Olay Gazetesi Bursa

Türkiye IMF`te güçleniyor

IMF`te İcra Direktörlüğü görevine başlayan İbrahim Çanakcı, "Fon, Türkiye`nin değerlendirmelerine çok ciddi önem veriyor" dedi.

Uluslararası Para Fonu (IMF) İcra Direktörlüğü görevini kısa süre önce devralan İbrahim Çanakcı, bu pozisyonunun Türkiye’nin uluslararası arenadaki görünürlüğü açısından önemli bir kazanım olduğunu söyledi.
 
Çanakcı, IMF’nin Washington’daki merkezinde görevine başlamasının ardından ilk mülakatını verdi. Hazine Müsteşarlığı yaptığı 11 yılı aşkın süre boyunca IMF ile çok yakın çalışarak, kurumun görev alanları ve işleyişine yönelik bilgilere vakıf olma imkanı yakaladığını vurgulayan Çanakcı, Türkiye’nin ilk kez doğrudan temsil edilme hakkı kazandığı IMF İcra Direktörleri Kurulu’nda görev almaktan büyük onur duyduğunu dile getirdi.
 
BÜYÜK BİR AVANTAJ
 
Müsteşarlık döneminde G20 kapsamında oluşturulan Uluslararası Finansal Mimari Çalışma Grubu Eşbaşkanlığı görevini de yürüten Çanakcı, şöyle konuştu: ”Türkiye, İcra Direktörleri Kurulu’nda doğrudan temsil edilmesiyle birlikte küresel ekonomideki gelişmeleri çok daha yakından takip ederek, bu gelişmelere çok daha aktif bir şekilde yön verebilecek daha etken bir konuma sahip oldu. Ayrıca, görevimin Türkiye’nin G20 Dönem Başkanlığıyla aynı dönemde başlamış olmasının da önemli bir avantaj olduğunu düşünüyorum. Bu sayede, Türkiye’nin G20 bünyesinde yapacağı çalışmalara IMF’nin sunacağı katkıları daha etkin bir şekilde koordine etme imkanı bulmuş olacağız.”

━━━

*Yapmanız gereken*: IMF haberini, son cümlesinden sonra gelecek şekilde devam ettirerek yazın. Bundan sonra gelen kayıtlar, IMF haberinden ayrı bir malzemedir.

*Kayıtlı veriler*:
━━━

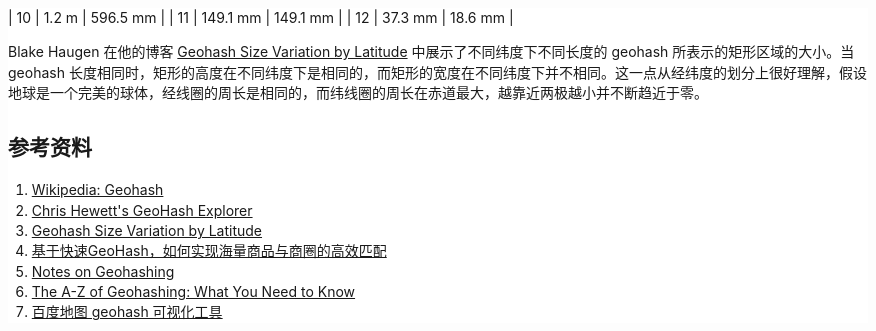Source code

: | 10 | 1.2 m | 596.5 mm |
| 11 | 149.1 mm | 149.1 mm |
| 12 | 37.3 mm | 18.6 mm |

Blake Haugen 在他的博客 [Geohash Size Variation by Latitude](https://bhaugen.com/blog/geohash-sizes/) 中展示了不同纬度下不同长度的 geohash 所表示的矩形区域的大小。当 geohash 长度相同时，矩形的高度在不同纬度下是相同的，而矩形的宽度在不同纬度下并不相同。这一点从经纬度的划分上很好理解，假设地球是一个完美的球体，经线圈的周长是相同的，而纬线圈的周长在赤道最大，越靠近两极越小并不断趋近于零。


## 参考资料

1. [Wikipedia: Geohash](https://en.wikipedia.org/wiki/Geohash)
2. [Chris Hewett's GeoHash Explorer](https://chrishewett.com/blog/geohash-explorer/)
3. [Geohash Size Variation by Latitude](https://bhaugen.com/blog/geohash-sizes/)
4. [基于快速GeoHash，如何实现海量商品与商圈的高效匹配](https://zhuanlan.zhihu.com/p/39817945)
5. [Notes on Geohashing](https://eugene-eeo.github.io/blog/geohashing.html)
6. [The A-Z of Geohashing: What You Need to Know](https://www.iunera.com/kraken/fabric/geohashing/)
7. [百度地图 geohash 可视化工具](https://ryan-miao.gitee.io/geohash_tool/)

━━━

*Alıştırma sonucu*:
 
DENGELEYEN BİR YAKLAŞIM
 
IMF’nin Orta ve Doğu Avrupa grubu içinde yer alan Avusturya, Çek Cumhuriyeti, Macaristan, Slovakya, Slovenya, Belarus, Kosova ve Türkiye’nin birbirinden oldukça farklı özelliklere sahip olduğuna dikkati çeken Çanakcı, ”Grubumuza baktığımızda Avrupa Birliği’ne üye olan ülkeler var, üye olmayan ülkeler var. Gelişmiş ülkeler var, gelişmekte olan ülkeler var. Dolayısıyla, grubumuz birbirinden çok farklı ülkelerden oluşuyor ve her ülkenin farklı öncelikleri ve politika tercihleri olabilir. İcra Direktörü olarak bizim görevimiz Orta ve Doğu Avrupa grubunda bulunan 8 ülkenin IMF ile ilişkilerini yakından takip etmek ve tüm üyelerimizin beklentilerini dengeleyen bir yaklaşım içinde olmak” diye konuştu.
 
TEMEL YÖNETİM ORGANI
 
Çanakcı, İcra Direktörleri Kurulu’nun IMF’nin temel yönetim organı olduğunu anımsatarak, kurulun, Fon’un tüm finansman kararlarını, küresel ekonomiye ilişkin analiz ve politika tavsiyelerini değerlendirerek, onay verdiğini belirtti. Çanakcı, İcra Direktörleri Kurulu’nun Fon’un günlük işleyişine kadar varan tüm konularla ilgilendiğini altını çizdi.
 
TÜRKİYE’NİN OY GÜCÜ ARTACAK
 
Çanakcı, görevi süresince IMF ve Ankara arasındaki iletişimi de etkin bir şekilde sağlamayı hedeflediklerini, Türkiye’nin IMF’nin 2010 yılında önerilen ancak henüz hayat geçirilemeyen kota ve yönetim reformuna büyük önem verdiğini dile getirdi. ABD’nin kota ve yönetim reformunu onaylamadığına işaret eden Çanakcı, ”ABD onayladığında bu reform yürürlüğe girecek ve Türkiye’nin kota payı yüzde 0,61’den yüzde 0,95’e çıkacak” dedi.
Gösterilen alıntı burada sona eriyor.